All the things I disliked about 17 Again seemed to be in play again as Charlie St. Cloud opened. 17 Again seemed assembled in adoration of Zac Efron who was regarded as naturally better than everybody else in the show for no reason other than that he had pretty features and near-perfect hair. Charlie St. Cloud starts the same way – though raised an ordinary working class kid, Zac Efron’s sport of preference is yachting, which in the real world is usually the exclusive sport of people with seven figure incomes. In the opening yacht race, it is passingly commented of Efron that “he’s too good,” and we learn that he is off to Stanford. The implication seems to be that Zac Efron is so handsome that he enters the game at the very top, a level entirely above any normal human being.

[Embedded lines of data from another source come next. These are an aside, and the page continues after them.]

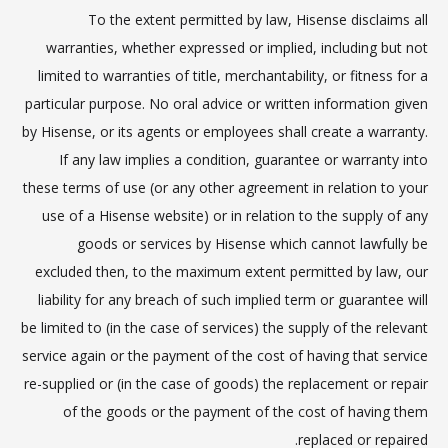
To the extent permitted by law, Hisense disclaims all
warranties, whether expressed or implied, including but not
limited to warranties of title, merchantability, or fitness for a
particular purpose. No oral advice or written information given
by Hisense, or its agents or employees shall create a warranty.
If any law implies a condition, guarantee or warranty into
these terms of use (or any other agreement in relation to your
use of a Hisense website) or in relation to the supply of any
goods or services by Hisense which cannot lawfully be
excluded then, to the maximum extent permitted by law, our
liability for any breach of such implied term or guarantee will
be limited to (in the case of services) the supply of the relevant
service again or the payment of the cost of having that service
re-supplied or (in the case of goods) the replacement or repair
of the goods or the payment of the cost of having them
replaced or repaired.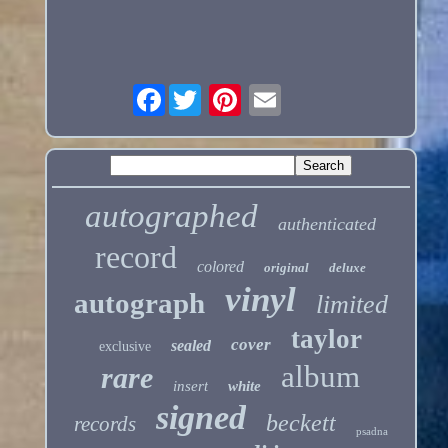
Facebook
autographed
authenticated
record
colored
original
deluxe
vinyl
autograph
limited
taylor
cover
sealed
exclusive
album
rare
insert
white
signed
beckett
records
psadna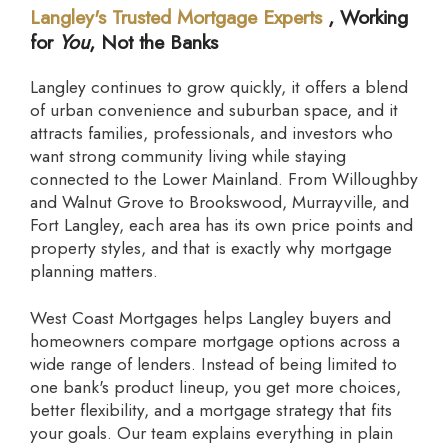
Langley's Trusted Mortgage Experts
, Working
for
You
, Not the Banks
Langley continues to grow quickly, it offers a blend
of urban convenience and suburban space, and it
attracts families, professionals, and investors who
want strong community living while staying
connected to the Lower Mainland. From Willoughby
and Walnut Grove to Brookswood, Murrayville, and
Fort Langley, each area has its own price points and
property styles, and that is exactly why mortgage
planning matters.
West Coast Mortgages helps Langley buyers and
homeowners compare mortgage options across a
wide range of lenders. Instead of being limited to
one bank's product lineup, you get more choices,
better flexibility, and a mortgage strategy that fits
your goals. Our team explains everything in plain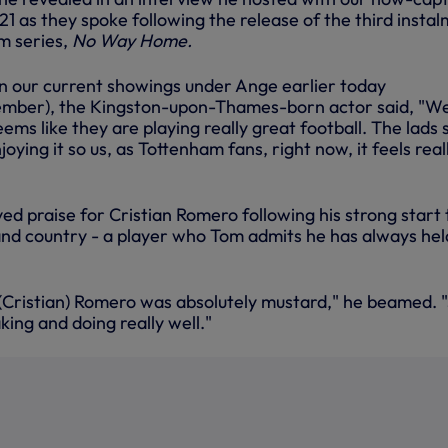
1 as they spoke following the release of the third insta
m series,
No Way Home.
on our current showings under Ange earlier today
mber), the Kingston-upon-Thames-born actor said, "W
 seems like they are playing really great football. The lads
njoying it so us, as Tottenham fans, right now, it feels real
ed praise for Cristian Romero following his strong start 
and country - a player who Tom admits he has always hel
 (Cristian) Romero was absolutely mustard," he beamed. "
king and doing really well."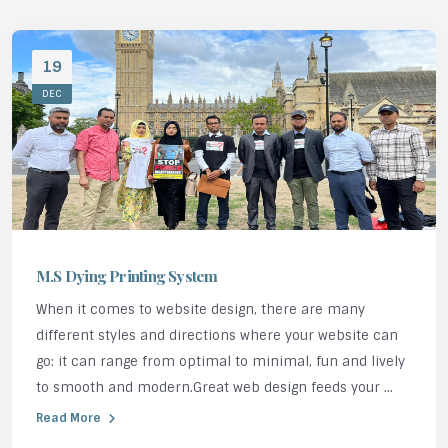
19
DEC
M.S Dying Printing System
When it comes to website design, there are many
different styles and directions where your website can
go: it can range from optimal to minimal, fun and lively
to smooth and modern.Great web design feeds your ...
Read More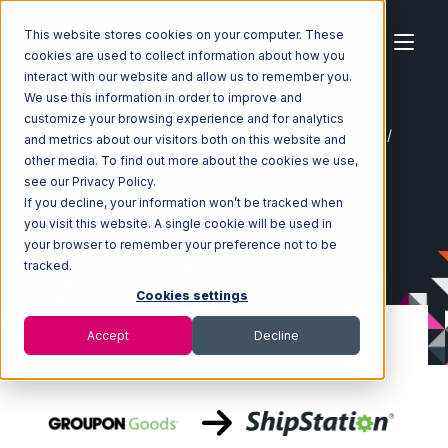
This website stores cookies on your computer. These
cookies are used to collect information about how you
interact with our website and allow us to remember you.
We use this information in order to improve and
customize your browsing experience and for analytics
Home
Ecosystem
Integrations
Groupon Goods
and metrics about our visitors both on this website and
Groupon Goods with ShipStation Integration
other media. To find out more about the cookies we use,
see our Privacy Policy.
If you decline, your information won’t be tracked when
you visit this website. A single cookie will be used in
your browser to remember your preference not to be
tracked.
Cookies settings
Accept
Decline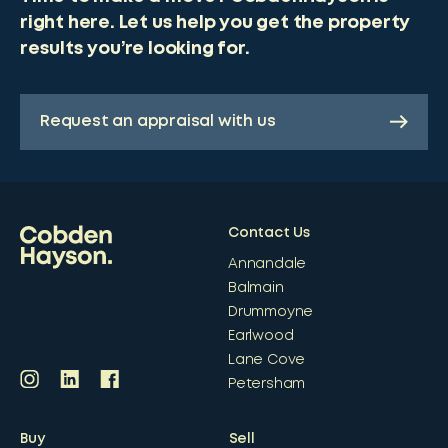
right here. Let us help you get the property
results you’re looking for.
Request an appraisal with us
Contact Us
Annandale
Balmain
Drummoyne
Earlwood
Lane Cove
Petersham
Buy
Sell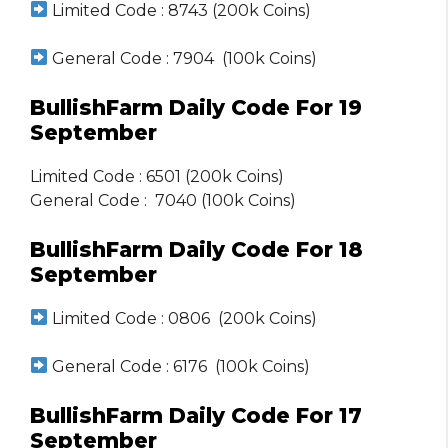
Limited Code : 8743 (200k Coins)
General Code : 7904 (100k Coins)
BullishFarm Daily Code For 19
September
Limited Code : 6501 (200k Coins)
General Code : 7040 (100k Coins)
BullishFarm Daily Code For 18
September
Limited Code : 0806 (200k Coins)
General Code : 6176 (100k Coins)
BullishFarm Daily Code For 17
September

Even when it comes to the accident, the most that Zac Efron seemed affected by it is no more than a couple of minor scratches on his pretty face and a bandage that is mostly hidden by his forelock.

Charlie St. Cloud (Zac Efron) and girlfriend Tess (Amanda Crew) in Charlie St. Cloud (2010)
Charlie St. Cloud (Zac Efron) and girlfriend Tess (Amanda Crew)

However, this turns out to not quite be the case and Charlie St. Cloud succeeds in surprising. About the point that it does its leap five years to the present day, the film starts to work with a moderate conviction. Zac Efron gets a character arc that approximates something that ordinary people can relate to – he has given up his promising future to work a nowhere job just to be near his brother. Even though it is never more than a glossified fantasy where every shot seems a perfect landscape or comes with sunset duskily filtered through the trees, Charlie St. Cloud works passably well for what it sets out to be – a tearjerker for the teen demographic.

You even get the impression that Zac Efron has taken some acting lessons – he hits all the emotional beats on cue and there is even a momentous scene where he can be seen … crying. He inhabits a role with a passable assurance, while crucially the film around him engages more on the level of a story than as something that feels like it has been assembled as a series of pin-up shots. If I was twelve years old and a teenage girl, I am sure I too would be breathless and heartbroken as sensitively tearful Zac races to save the love of his life.

The main drawback of Charlie St. Cloud is the plot [PLOT SPOILERS], which essentially plays like The Sixth Sense (1999) rewritten for the Twilight generation. It may say something about the film’s cynical expectation of its audience as being dominated by those too young to have seen The Sixth Sense but the story’s big surprises are all dependent on someone not having seen that film. Zac Efron essentially plays Haley Joel Osment’s “I see dead people” character. The big surprise that we are supposed to get towards the end of the film is that Amanda Crew’s girlfriend is dead all along (although we later learn that that is not the case).

Charlie (Zac Efron) plays ball with the ghost of his brother Sam (Charlie Tahan) in Charlie St. Cloud (2010)
Charlie (Zac Efron) plays ball with the ghost of his brother Sam (Charlie Tahan)

From about the time the film goes from Amanda Crew making the decision to sail into the storm and then we see her mysteriously waking up on top of her father’s grave with a cut on her head, I knew precisely where the story was heading. Once it pulls its big surprise, the film then disappointingly heads to a happy ending. The last quarter turns into something akin to Just Like Heaven (2005) about the ghost of the woman calling to a living man to rescue her before she dies, arriving at a traditional happy ending that allows the two of them to literally sail off into the sunset together.

A far more challenging story would have followed the unhappy implications that logically follow from the set-up – depicting the grief that Zac Efron would feel from realising that the girl he loves is dead too and that he has reached a position in life where the only people he has significant relationships with are dead ones. But then this is a film that is arranged more around Zac Efron nobly staring into the sunset than dealing with any complex emotions.

Burr Steers next returned to genre material with Pride and Prejudice and Zombies (2016).